Items from a data source
━━━━

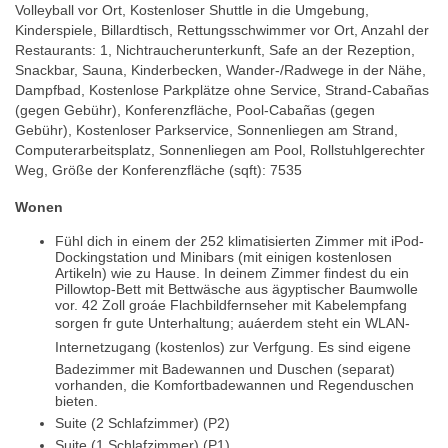
Volleyball vor Ort, Kostenloser Shuttle in die Umgebung,
Kinderspiele, Billardtisch, Rettungsschwimmer vor Ort, Anzahl der
Restaurants: 1, Nichtraucherunterkunft, Safe an der Rezeption,
Snackbar, Sauna, Kinderbecken, Wander-/Radwege in der Nähe,
Dampfbad, Kostenlose Parkplätze ohne Service, Strand-Cabañas
(gegen Gebühr), Konferenzfläche, Pool-Cabañas (gegen
Gebühr), Kostenloser Parkservice, Sonnenliegen am Strand,
Computerarbeitsplatz, Sonnenliegen am Pool, Rollstuhlgerechter
Weg, Größe der Konferenzfläche (sqft): 7535
Wonen
Fühl dich in einem der 252 klimatisierten Zimmer mit iPod-
Dockingstation und Minibars (mit einigen kostenlosen
Artikeln) wie zu Hause. In deinem Zimmer findest du ein
Pillowtop-Bett mit Bettwäsche aus ägyptischer Baumwolle
vor. 42 Zoll groáe Flachbildfernseher mit Kabelempfang
sorgen fr gute Unterhaltung; auáerdem steht ein WLAN-
Internetzugang (kostenlos) zur Verfgung. Es sind eigene
Badezimmer mit Badewannen und Duschen (separat)
vorhanden, die Komfortbadewannen und Regenduschen
bieten.
Suite (2 Schlafzimmer) (P2)
Suite (1 Schlafzimmer) (P1)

━━━━

_Exercise_
Arrange the lines as a JSON list of strings, one string per line with blank lines left out. Begin at the start of the rows, stop after the line containing "Internetzugang (kostenlos) zur", and omit the pictures.

_Expected output_
[
  "Volleyball vor Ort, Kostenloser Shuttle in die Umgebung,",
  "Kinderspiele, Billardtisch, Rettungsschwimmer vor Ort, Anzahl der",
  "Restaurants: 1, Nichtraucherunterkunft, Safe an der Rezeption,",
  "Snackbar, Sauna, Kinderbecken, Wander-/Radwege in der Nähe,",
  "Dampfbad, Kostenlose Parkplätze ohne Service, Strand-Cabañas",
  "(gegen Gebühr), Konferenzfläche, Pool-Cabañas (gegen",
  "Gebühr), Kostenloser Parkservice, Sonnenliegen am Strand,",
  "Computerarbeitsplatz, Sonnenliegen am Pool, Rollstuhlgerechter",
  "Weg, Größe der Konferenzfläche (sqft): 7535",
  "Wonen",
  "Fühl dich in einem der 252 klimatisierten Zimmer mit iPod-",
  "Dockingstation und Minibars (mit einigen kostenlosen",
  "Artikeln) wie zu Hause. In deinem Zimmer findest du ein",
  "Pillowtop-Bett mit Bettwäsche aus ägyptischer Baumwolle",
  "vor. 42 Zoll groáe Flachbildfernseher mit Kabelempfang",
  "sorgen fr gute Unterhaltung; auáerdem steht ein WLAN-",
  "Internetzugang (kostenlos) zur Verfgung. Es sind eigene"
]